10:30 pm on May 4, 2012 (gmt 0)

WebmasterWorld Senior Member

10+ Year Member

Top Contributors Of The Month

If they requested HEAD they they would have seen only the HTTP header.

A GET request will have returned the whole page.

aakk9999

10:44 pm on May 4, 2012 (gmt 0)

WebmasterWorld Senior Member

10+ Year Member

Top Contributors Of The Month

In which case, to really understand what Googlebot is doing, a test as described in my post above would be required.

deadsea

1:28 am on May 5, 2012 (gmt 0)

WebmasterWorld Senior Member

10+ Year Member

There are plenty of good reasons that bots should be obeying robots.txt. Everything from stats counters to urls that create, delete, or modify data.

I can't imagine you could get a cloaking penalty for a URL that you don't allow Googlebot to access to begin with because of robots.txt. But then again, Google writes the rules, not me.

phranque

2:27 am on May 5, 2012 (gmt 0)

WebmasterWorld Administrator

10+ Year Member

Top Contributors Of The Month

have you checked your server access log to verify the precise behavior of googlebot regarding those urls?

Sgt_Kickaxe

3:40 am on Aug 7, 2012 (gmt 0)

I've been gathering data and can verify that googlebot does not access the redirect page directly however they are aware of the landing page that a user ends up on and when that page returns a 404 error it is being assigned to my redirect url and showing up in GWT as such.

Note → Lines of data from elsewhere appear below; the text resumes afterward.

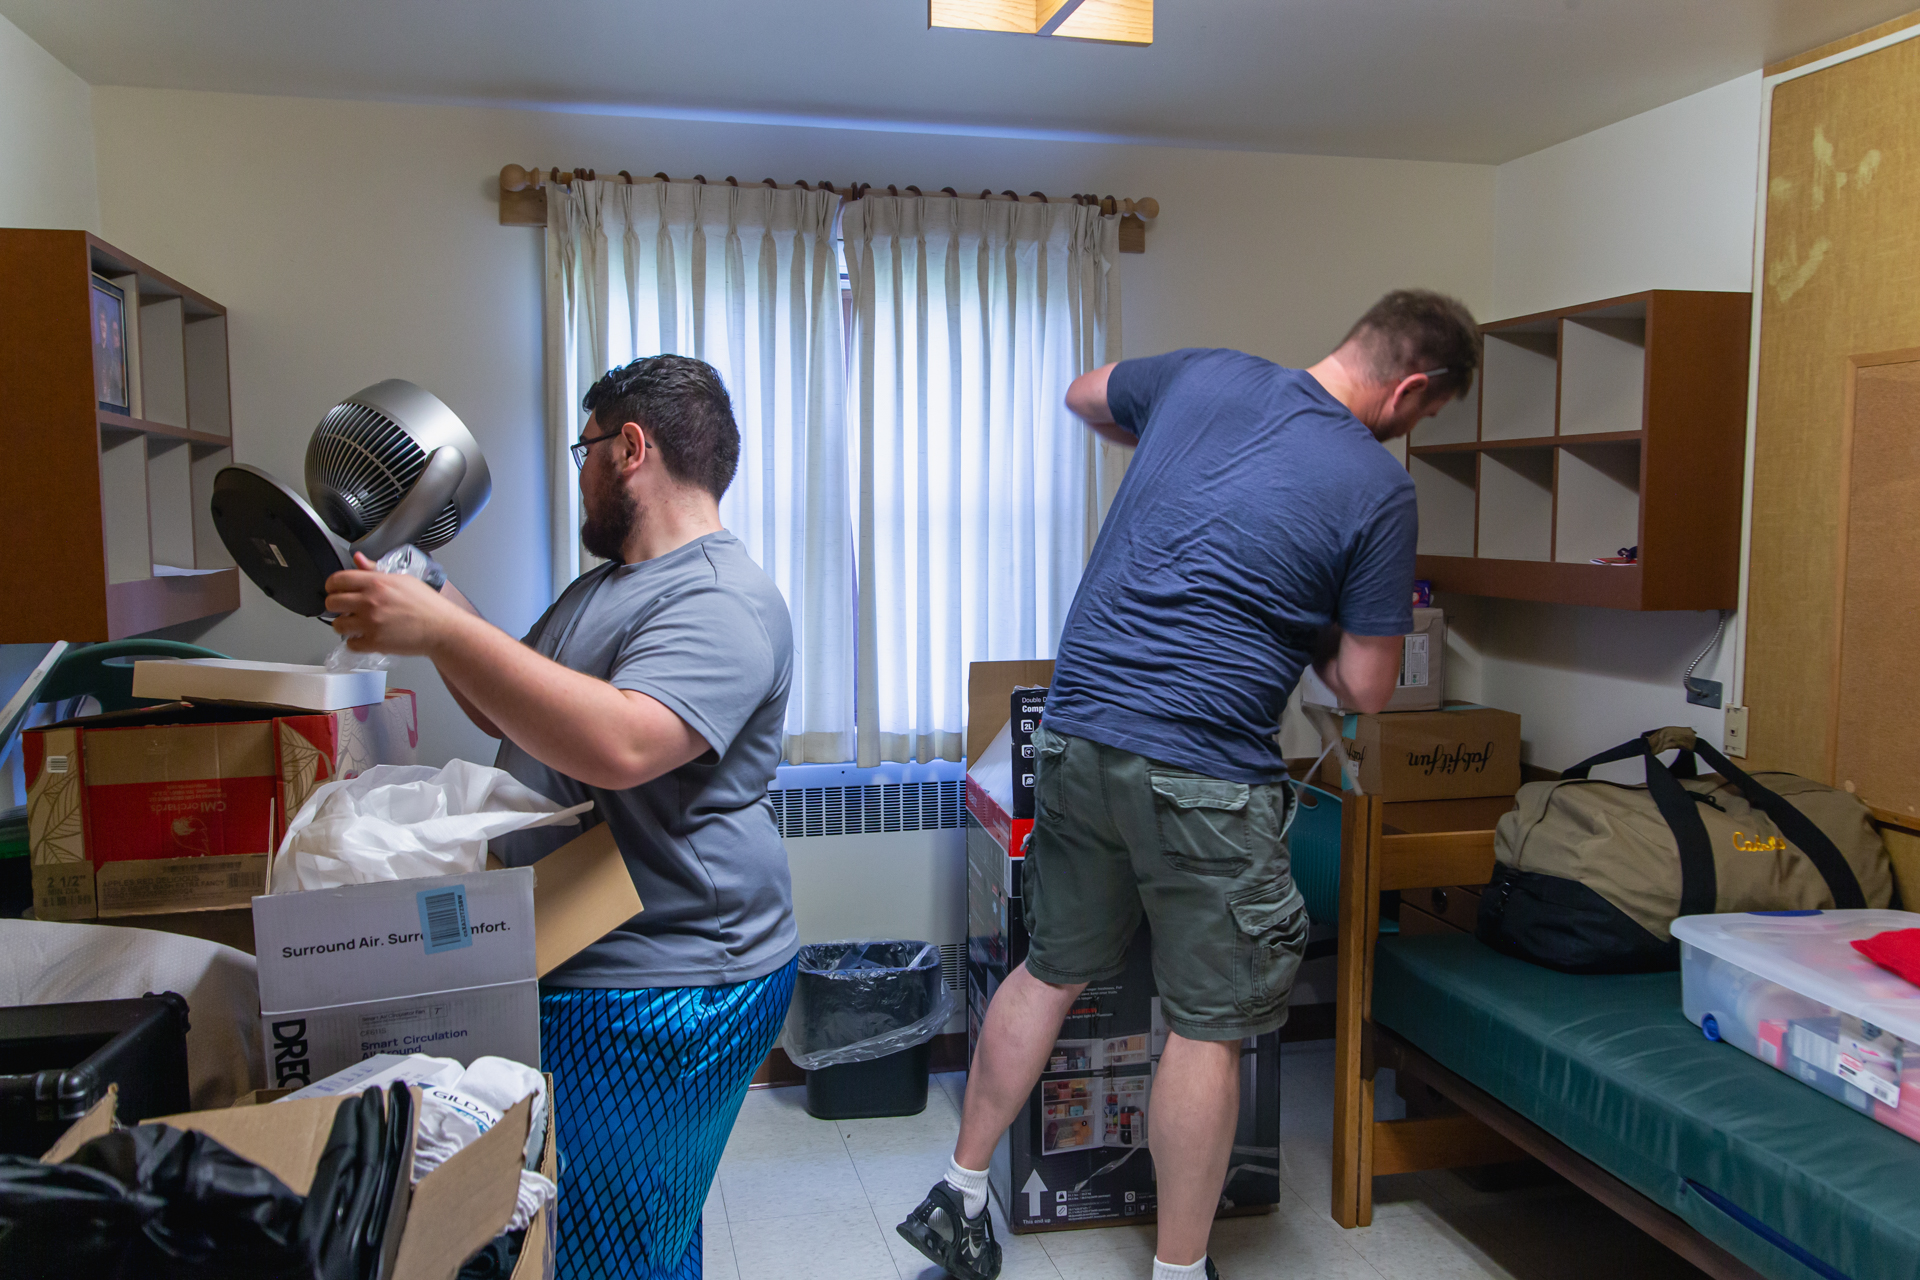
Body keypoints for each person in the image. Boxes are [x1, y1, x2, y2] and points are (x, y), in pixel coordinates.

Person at [896, 291, 1481, 1280]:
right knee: (1206, 1030)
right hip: (1206, 770)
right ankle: (1177, 1271)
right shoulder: (1378, 488)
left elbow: (1086, 392)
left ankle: (957, 1192)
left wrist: (1165, 430)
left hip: (1077, 733)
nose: (1413, 429)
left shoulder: (1208, 373)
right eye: (1425, 414)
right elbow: (1372, 688)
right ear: (1413, 386)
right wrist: (1324, 641)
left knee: (1049, 967)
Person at [323, 354, 799, 1280]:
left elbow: (622, 744)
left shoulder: (722, 600)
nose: (578, 473)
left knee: (602, 1244)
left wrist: (442, 630)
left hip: (674, 978)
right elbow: (515, 707)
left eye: (585, 449)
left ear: (631, 447)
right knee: (622, 1226)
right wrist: (434, 598)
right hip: (601, 951)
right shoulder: (612, 586)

Googlebot isn't seeing the redirect but is learning where the jump leads via some other method(chrome browser, beacons, etc?). It makes sense that if a visitor landed on site B from a page on my site that the page on my site must exist and so it's being treated as a regular url by GWT despite the robots.txt exclusion.

This brings up a problem for me, how do I continue to redirect visitors without appearing to be creating countless new urls, one for each redirect? Again, GWT won't report this unless the other sites page becomes 404 and it takes time to show up probably because it requires gathering data from non-googlebot sources.